WHAT YOU ARE ASKED TO DO: No pictures are to be included when the entries below are reproduced exactly.

SOURCE DATA:

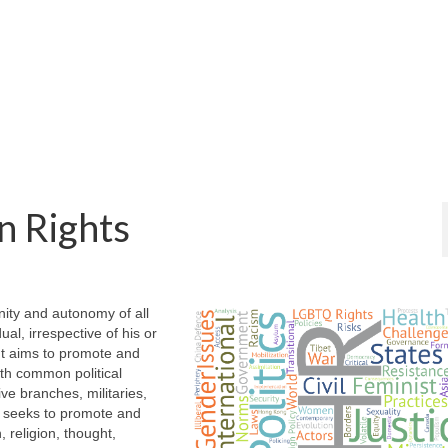
n Rights
ity and autonomy of all
al, irrespective of his or
. It aims to promote and
with common political
ve branches, militaries,
so seeks to promote and
, religion, thought,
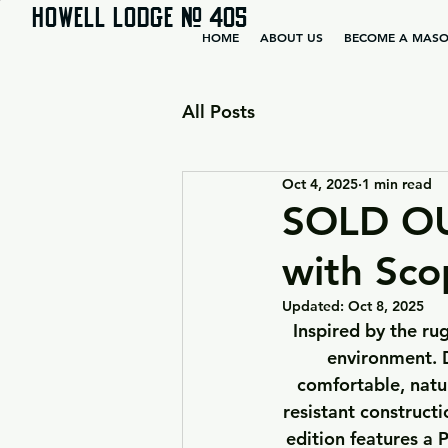
HOWELL LODGE # 405
HOME
ABOUT US
BECOME A MAS
All Posts
Oct 4, 2025
1 min read
SOLD OU
with Sco
Updated:
Oct 8, 2025
Inspired by the rug
environment. D
comfortable, natur
resistant constructi
edition features a 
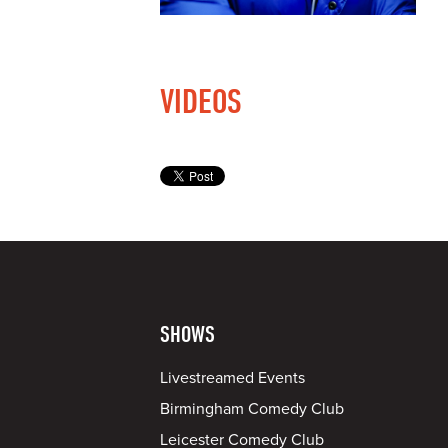
VIDEOS
SHOWS
Livestreamed Events
Birmingham Comedy Club
Leicester Comedy Club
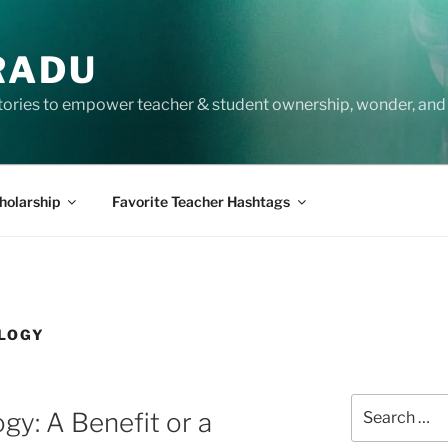
RADU
tories to empower teacher & student ownership, wonder, and 
holarship
Favorite Teacher Hashtags
LOGY
Search
gy: A Benefit or a
for:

SOLUTION TO THE EXERCISE:
n Rights
ity and autonomy of all
al, irrespective of his or
. It aims to promote and
with common political
ve branches, militaries,
so seeks to promote and
, religion, thought,
HOWELL LODGE # 405
HOME
ABOUT US
BECOME A MAS
All Posts
Oct 4, 2025
1 min read
SOLD OU
with Sco
Updated:
Oct 8, 2025
Inspired by the rug
environment. D
comfortable, natur
resistant constructi
edition features a 
VIDEOS
SHOWS
Livestreamed Events
Birmingham Comedy Club
Leicester Comedy Club
RADU
tories to empower teacher & student ownership, wonder, and 
holarship
Favorite Teacher Hashtags
LOGY
Search
gy: A Benefit or a
for:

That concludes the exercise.